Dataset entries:

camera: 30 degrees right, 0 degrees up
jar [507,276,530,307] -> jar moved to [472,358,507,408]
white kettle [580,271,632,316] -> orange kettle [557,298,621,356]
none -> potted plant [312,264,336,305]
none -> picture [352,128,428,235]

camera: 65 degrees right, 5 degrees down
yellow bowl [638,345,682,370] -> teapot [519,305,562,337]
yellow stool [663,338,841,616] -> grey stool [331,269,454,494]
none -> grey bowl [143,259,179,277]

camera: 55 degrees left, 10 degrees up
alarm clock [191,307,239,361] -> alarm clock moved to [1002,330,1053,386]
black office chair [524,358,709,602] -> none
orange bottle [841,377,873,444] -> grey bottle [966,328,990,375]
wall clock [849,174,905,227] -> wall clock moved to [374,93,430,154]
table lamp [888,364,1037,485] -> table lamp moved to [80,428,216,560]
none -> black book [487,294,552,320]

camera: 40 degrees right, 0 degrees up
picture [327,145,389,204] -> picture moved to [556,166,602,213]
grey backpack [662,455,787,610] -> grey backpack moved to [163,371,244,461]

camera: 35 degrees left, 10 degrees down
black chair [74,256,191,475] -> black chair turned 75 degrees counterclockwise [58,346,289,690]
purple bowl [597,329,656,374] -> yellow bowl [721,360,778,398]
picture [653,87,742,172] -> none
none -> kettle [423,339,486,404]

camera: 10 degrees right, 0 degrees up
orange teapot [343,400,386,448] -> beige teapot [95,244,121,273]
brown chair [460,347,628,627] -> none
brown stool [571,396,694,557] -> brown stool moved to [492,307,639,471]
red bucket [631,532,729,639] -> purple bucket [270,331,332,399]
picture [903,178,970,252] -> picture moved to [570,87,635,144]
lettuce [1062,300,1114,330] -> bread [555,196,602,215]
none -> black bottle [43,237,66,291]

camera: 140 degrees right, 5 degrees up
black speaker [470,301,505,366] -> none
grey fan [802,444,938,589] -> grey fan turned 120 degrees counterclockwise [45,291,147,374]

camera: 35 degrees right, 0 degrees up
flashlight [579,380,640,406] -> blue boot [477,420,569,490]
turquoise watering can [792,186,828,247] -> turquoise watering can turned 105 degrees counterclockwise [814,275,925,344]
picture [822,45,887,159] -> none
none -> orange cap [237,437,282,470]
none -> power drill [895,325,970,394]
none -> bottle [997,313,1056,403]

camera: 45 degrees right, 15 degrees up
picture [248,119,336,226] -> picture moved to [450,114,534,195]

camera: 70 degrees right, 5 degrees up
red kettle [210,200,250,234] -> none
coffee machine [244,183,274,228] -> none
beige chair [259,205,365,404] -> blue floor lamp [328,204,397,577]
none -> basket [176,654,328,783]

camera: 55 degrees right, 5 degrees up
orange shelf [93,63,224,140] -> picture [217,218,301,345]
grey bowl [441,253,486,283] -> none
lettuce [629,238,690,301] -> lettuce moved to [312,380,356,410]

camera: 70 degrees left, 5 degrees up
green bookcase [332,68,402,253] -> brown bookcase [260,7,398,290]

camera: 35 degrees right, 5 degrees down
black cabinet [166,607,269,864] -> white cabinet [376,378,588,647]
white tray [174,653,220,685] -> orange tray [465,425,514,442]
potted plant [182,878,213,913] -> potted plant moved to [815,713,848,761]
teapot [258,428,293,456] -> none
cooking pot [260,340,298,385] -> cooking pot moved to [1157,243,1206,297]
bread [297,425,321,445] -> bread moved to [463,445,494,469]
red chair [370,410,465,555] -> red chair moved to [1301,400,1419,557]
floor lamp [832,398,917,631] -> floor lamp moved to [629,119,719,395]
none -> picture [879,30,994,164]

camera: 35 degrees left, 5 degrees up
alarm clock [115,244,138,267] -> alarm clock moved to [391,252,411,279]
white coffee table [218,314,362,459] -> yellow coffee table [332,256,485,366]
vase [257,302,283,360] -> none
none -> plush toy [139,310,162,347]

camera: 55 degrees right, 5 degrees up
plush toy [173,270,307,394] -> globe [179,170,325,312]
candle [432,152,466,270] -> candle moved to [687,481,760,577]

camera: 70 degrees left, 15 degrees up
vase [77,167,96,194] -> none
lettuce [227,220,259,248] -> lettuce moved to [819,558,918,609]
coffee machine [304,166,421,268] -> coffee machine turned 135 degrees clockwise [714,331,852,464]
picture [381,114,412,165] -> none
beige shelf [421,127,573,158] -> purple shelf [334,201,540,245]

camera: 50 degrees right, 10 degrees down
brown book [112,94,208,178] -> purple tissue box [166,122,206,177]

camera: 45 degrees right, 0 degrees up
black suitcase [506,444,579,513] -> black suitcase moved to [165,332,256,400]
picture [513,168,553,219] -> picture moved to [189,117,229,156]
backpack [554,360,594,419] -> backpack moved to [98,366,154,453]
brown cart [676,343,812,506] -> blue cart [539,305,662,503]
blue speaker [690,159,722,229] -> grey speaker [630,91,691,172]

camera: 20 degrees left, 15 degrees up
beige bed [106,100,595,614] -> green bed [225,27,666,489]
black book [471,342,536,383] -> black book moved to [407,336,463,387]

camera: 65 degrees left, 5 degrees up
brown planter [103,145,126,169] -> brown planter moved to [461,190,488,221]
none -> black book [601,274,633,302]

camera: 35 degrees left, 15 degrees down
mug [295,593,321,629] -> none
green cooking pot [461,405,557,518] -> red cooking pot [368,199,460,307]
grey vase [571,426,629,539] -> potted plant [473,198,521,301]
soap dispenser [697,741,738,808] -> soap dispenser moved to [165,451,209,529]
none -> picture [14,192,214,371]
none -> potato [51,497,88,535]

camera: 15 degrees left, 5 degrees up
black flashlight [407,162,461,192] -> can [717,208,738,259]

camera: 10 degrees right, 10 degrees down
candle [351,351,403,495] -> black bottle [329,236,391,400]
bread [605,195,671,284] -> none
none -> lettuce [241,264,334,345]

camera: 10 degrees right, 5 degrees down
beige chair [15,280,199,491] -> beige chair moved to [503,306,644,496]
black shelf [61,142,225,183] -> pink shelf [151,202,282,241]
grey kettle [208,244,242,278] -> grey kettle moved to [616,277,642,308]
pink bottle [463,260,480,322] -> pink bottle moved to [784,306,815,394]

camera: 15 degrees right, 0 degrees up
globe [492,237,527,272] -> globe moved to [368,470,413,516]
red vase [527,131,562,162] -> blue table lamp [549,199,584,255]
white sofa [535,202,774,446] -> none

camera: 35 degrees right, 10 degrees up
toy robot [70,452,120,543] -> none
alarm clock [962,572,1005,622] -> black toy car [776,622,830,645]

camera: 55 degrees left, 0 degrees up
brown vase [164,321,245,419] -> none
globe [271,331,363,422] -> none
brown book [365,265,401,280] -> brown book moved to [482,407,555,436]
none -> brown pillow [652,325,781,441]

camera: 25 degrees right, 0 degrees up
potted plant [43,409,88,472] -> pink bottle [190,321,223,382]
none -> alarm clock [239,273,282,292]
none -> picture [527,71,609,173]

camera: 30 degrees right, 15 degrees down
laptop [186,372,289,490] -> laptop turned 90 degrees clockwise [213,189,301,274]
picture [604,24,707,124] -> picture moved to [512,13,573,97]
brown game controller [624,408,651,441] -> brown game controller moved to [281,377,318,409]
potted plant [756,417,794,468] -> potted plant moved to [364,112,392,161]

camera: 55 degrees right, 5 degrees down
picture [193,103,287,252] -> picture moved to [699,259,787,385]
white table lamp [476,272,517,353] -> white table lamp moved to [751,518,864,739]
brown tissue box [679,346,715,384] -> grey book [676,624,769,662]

▶ Task brief
The entries shown above should be copied out word for word.

▶ Answer to the exercise
camera: 30 degrees right, 0 degrees up
jar [507,276,530,307] -> jar moved to [472,358,507,408]
white kettle [580,271,632,316] -> orange kettle [557,298,621,356]
none -> potted plant [312,264,336,305]
none -> picture [352,128,428,235]

camera: 65 degrees right, 5 degrees down
yellow bowl [638,345,682,370] -> teapot [519,305,562,337]
yellow stool [663,338,841,616] -> grey stool [331,269,454,494]
none -> grey bowl [143,259,179,277]

camera: 55 degrees left, 10 degrees up
alarm clock [191,307,239,361] -> alarm clock moved to [1002,330,1053,386]
black office chair [524,358,709,602] -> none
orange bottle [841,377,873,444] -> grey bottle [966,328,990,375]
wall clock [849,174,905,227] -> wall clock moved to [374,93,430,154]
table lamp [888,364,1037,485] -> table lamp moved to [80,428,216,560]
none -> black book [487,294,552,320]

camera: 40 degrees right, 0 degrees up
picture [327,145,389,204] -> picture moved to [556,166,602,213]
grey backpack [662,455,787,610] -> grey backpack moved to [163,371,244,461]

camera: 35 degrees left, 10 degrees down
black chair [74,256,191,475] -> black chair turned 75 degrees counterclockwise [58,346,289,690]
purple bowl [597,329,656,374] -> yellow bowl [721,360,778,398]
picture [653,87,742,172] -> none
none -> kettle [423,339,486,404]

camera: 10 degrees right, 0 degrees up
orange teapot [343,400,386,448] -> beige teapot [95,244,121,273]
brown chair [460,347,628,627] -> none
brown stool [571,396,694,557] -> brown stool moved to [492,307,639,471]
red bucket [631,532,729,639] -> purple bucket [270,331,332,399]
picture [903,178,970,252] -> picture moved to [570,87,635,144]
lettuce [1062,300,1114,330] -> bread [555,196,602,215]
none -> black bottle [43,237,66,291]

camera: 140 degrees right, 5 degrees up
black speaker [470,301,505,366] -> none
grey fan [802,444,938,589] -> grey fan turned 120 degrees counterclockwise [45,291,147,374]

camera: 35 degrees right, 0 degrees up
flashlight [579,380,640,406] -> blue boot [477,420,569,490]
turquoise watering can [792,186,828,247] -> turquoise watering can turned 105 degrees counterclockwise [814,275,925,344]
picture [822,45,887,159] -> none
none -> orange cap [237,437,282,470]
none -> power drill [895,325,970,394]
none -> bottle [997,313,1056,403]

camera: 45 degrees right, 15 degrees up
picture [248,119,336,226] -> picture moved to [450,114,534,195]

camera: 70 degrees right, 5 degrees up
red kettle [210,200,250,234] -> none
coffee machine [244,183,274,228] -> none
beige chair [259,205,365,404] -> blue floor lamp [328,204,397,577]
none -> basket [176,654,328,783]

camera: 55 degrees right, 5 degrees up
orange shelf [93,63,224,140] -> picture [217,218,301,345]
grey bowl [441,253,486,283] -> none
lettuce [629,238,690,301] -> lettuce moved to [312,380,356,410]

camera: 70 degrees left, 5 degrees up
green bookcase [332,68,402,253] -> brown bookcase [260,7,398,290]

camera: 35 degrees right, 5 degrees down
black cabinet [166,607,269,864] -> white cabinet [376,378,588,647]
white tray [174,653,220,685] -> orange tray [465,425,514,442]
potted plant [182,878,213,913] -> potted plant moved to [815,713,848,761]
teapot [258,428,293,456] -> none
cooking pot [260,340,298,385] -> cooking pot moved to [1157,243,1206,297]
bread [297,425,321,445] -> bread moved to [463,445,494,469]
red chair [370,410,465,555] -> red chair moved to [1301,400,1419,557]
floor lamp [832,398,917,631] -> floor lamp moved to [629,119,719,395]
none -> picture [879,30,994,164]

camera: 35 degrees left, 5 degrees up
alarm clock [115,244,138,267] -> alarm clock moved to [391,252,411,279]
white coffee table [218,314,362,459] -> yellow coffee table [332,256,485,366]
vase [257,302,283,360] -> none
none -> plush toy [139,310,162,347]

camera: 55 degrees right, 5 degrees up
plush toy [173,270,307,394] -> globe [179,170,325,312]
candle [432,152,466,270] -> candle moved to [687,481,760,577]

camera: 70 degrees left, 15 degrees up
vase [77,167,96,194] -> none
lettuce [227,220,259,248] -> lettuce moved to [819,558,918,609]
coffee machine [304,166,421,268] -> coffee machine turned 135 degrees clockwise [714,331,852,464]
picture [381,114,412,165] -> none
beige shelf [421,127,573,158] -> purple shelf [334,201,540,245]

camera: 50 degrees right, 10 degrees down
brown book [112,94,208,178] -> purple tissue box [166,122,206,177]

camera: 45 degrees right, 0 degrees up
black suitcase [506,444,579,513] -> black suitcase moved to [165,332,256,400]
picture [513,168,553,219] -> picture moved to [189,117,229,156]
backpack [554,360,594,419] -> backpack moved to [98,366,154,453]
brown cart [676,343,812,506] -> blue cart [539,305,662,503]
blue speaker [690,159,722,229] -> grey speaker [630,91,691,172]

camera: 20 degrees left, 15 degrees up
beige bed [106,100,595,614] -> green bed [225,27,666,489]
black book [471,342,536,383] -> black book moved to [407,336,463,387]

camera: 65 degrees left, 5 degrees up
brown planter [103,145,126,169] -> brown planter moved to [461,190,488,221]
none -> black book [601,274,633,302]

camera: 35 degrees left, 15 degrees down
mug [295,593,321,629] -> none
green cooking pot [461,405,557,518] -> red cooking pot [368,199,460,307]
grey vase [571,426,629,539] -> potted plant [473,198,521,301]
soap dispenser [697,741,738,808] -> soap dispenser moved to [165,451,209,529]
none -> picture [14,192,214,371]
none -> potato [51,497,88,535]

camera: 15 degrees left, 5 degrees up
black flashlight [407,162,461,192] -> can [717,208,738,259]

camera: 10 degrees right, 10 degrees down
candle [351,351,403,495] -> black bottle [329,236,391,400]
bread [605,195,671,284] -> none
none -> lettuce [241,264,334,345]

camera: 10 degrees right, 5 degrees down
beige chair [15,280,199,491] -> beige chair moved to [503,306,644,496]
black shelf [61,142,225,183] -> pink shelf [151,202,282,241]
grey kettle [208,244,242,278] -> grey kettle moved to [616,277,642,308]
pink bottle [463,260,480,322] -> pink bottle moved to [784,306,815,394]

camera: 15 degrees right, 0 degrees up
globe [492,237,527,272] -> globe moved to [368,470,413,516]
red vase [527,131,562,162] -> blue table lamp [549,199,584,255]
white sofa [535,202,774,446] -> none

camera: 35 degrees right, 10 degrees up
toy robot [70,452,120,543] -> none
alarm clock [962,572,1005,622] -> black toy car [776,622,830,645]

camera: 55 degrees left, 0 degrees up
brown vase [164,321,245,419] -> none
globe [271,331,363,422] -> none
brown book [365,265,401,280] -> brown book moved to [482,407,555,436]
none -> brown pillow [652,325,781,441]

camera: 25 degrees right, 0 degrees up
potted plant [43,409,88,472] -> pink bottle [190,321,223,382]
none -> alarm clock [239,273,282,292]
none -> picture [527,71,609,173]

camera: 30 degrees right, 15 degrees down
laptop [186,372,289,490] -> laptop turned 90 degrees clockwise [213,189,301,274]
picture [604,24,707,124] -> picture moved to [512,13,573,97]
brown game controller [624,408,651,441] -> brown game controller moved to [281,377,318,409]
potted plant [756,417,794,468] -> potted plant moved to [364,112,392,161]

camera: 55 degrees right, 5 degrees down
picture [193,103,287,252] -> picture moved to [699,259,787,385]
white table lamp [476,272,517,353] -> white table lamp moved to [751,518,864,739]
brown tissue box [679,346,715,384] -> grey book [676,624,769,662]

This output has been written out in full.